[Exercise text]

<<<<

Gov. Michael J. Dunleavy finally did a round of interviews with Alaska-based media to mark his first year in office, pledging a more robust communication effort with Alaskans.
“I could’ve done a much better job at communicating,” he told the Alaska Journal of Commerce in a Dec. 2 interview. “I’ll be the first to admit that.”
To that front, Dunleavy promised—but has yet to publicly announce a schedule for—a new round of roadshow meetings with “all the communities, communities that have been effected and meeting with any and every group there is.”
But don’t take that as a complete 180, a return to the kind of community we saw a year ago on his inauguration day.
“What I want to hear from these folks once they get done venting is what they want Alaska to look like,” he said. “What are we willing to do to get to that point for Alaska to look like that?”
He doesn’t talk about what he means by “venting,” but if you’ve had the stomach to wade through the governor’s many recent appearances on right-wing national media, then it’s probably a safe assumption that he’s talking about the recall.

>>>>

[Exercise materials]

<<<<

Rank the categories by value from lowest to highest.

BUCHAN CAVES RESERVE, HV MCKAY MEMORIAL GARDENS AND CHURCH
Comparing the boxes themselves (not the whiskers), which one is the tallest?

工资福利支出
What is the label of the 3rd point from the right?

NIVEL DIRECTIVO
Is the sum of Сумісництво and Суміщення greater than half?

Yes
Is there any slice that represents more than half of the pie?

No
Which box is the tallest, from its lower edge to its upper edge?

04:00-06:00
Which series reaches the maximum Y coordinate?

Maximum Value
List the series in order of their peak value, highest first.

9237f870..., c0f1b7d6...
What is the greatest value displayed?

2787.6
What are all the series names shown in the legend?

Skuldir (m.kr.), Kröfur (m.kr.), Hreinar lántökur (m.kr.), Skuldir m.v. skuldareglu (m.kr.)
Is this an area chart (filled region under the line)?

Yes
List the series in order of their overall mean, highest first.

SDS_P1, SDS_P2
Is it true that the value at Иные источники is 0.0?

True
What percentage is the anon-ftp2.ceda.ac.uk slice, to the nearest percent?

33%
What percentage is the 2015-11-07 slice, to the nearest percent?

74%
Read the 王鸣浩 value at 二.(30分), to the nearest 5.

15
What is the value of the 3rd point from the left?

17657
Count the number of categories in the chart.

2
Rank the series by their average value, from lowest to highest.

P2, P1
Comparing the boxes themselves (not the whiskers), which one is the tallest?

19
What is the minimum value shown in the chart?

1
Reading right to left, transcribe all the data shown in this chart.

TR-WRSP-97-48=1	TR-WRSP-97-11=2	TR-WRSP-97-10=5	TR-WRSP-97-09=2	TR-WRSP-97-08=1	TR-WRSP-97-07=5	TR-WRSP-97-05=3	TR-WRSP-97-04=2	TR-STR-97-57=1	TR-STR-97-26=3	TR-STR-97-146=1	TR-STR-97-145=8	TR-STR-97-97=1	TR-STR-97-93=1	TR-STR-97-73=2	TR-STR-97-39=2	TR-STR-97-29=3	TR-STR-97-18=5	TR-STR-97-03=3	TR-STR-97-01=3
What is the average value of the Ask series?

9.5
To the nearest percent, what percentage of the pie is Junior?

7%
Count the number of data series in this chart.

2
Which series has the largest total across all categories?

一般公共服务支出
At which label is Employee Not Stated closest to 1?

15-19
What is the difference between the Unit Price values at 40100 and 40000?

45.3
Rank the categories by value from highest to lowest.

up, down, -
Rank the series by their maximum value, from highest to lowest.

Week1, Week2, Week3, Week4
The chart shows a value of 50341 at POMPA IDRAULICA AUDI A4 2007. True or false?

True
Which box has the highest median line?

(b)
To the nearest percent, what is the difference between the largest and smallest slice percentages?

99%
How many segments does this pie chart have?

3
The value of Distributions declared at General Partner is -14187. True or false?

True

>>>>

[Exercise tasks]
#1 Transcribe the passage about Governor Dunleavy's first year in office, everything from "To that front, Dunleavy" down to "about the recall.".
#2 Report how many lines of the entries contain the string "that", counting only exact-case matches, and give the number alone.

[Solution list]
#1
To that front, Dunleavy promised—but has yet to publicly announce a schedule for—a new round of roadshow meetings with “all the communities, communities that have been effected and meeting with any and every group there is.”
But don’t take that as a complete 180, a return to the kind of community we saw a year ago on his inauguration day.
“What I want to hear from these folks once they get done venting is what they want Alaska to look like,” he said. “What are we willing to do to get to that point for Alaska to look like that?”
He doesn’t talk about what he means by “venting,” but if you’ve had the stomach to wade through the governor’s many recent appearances on right-wing national media, then it’s probably a safe assumption that he’s talking about the recall.

#2 2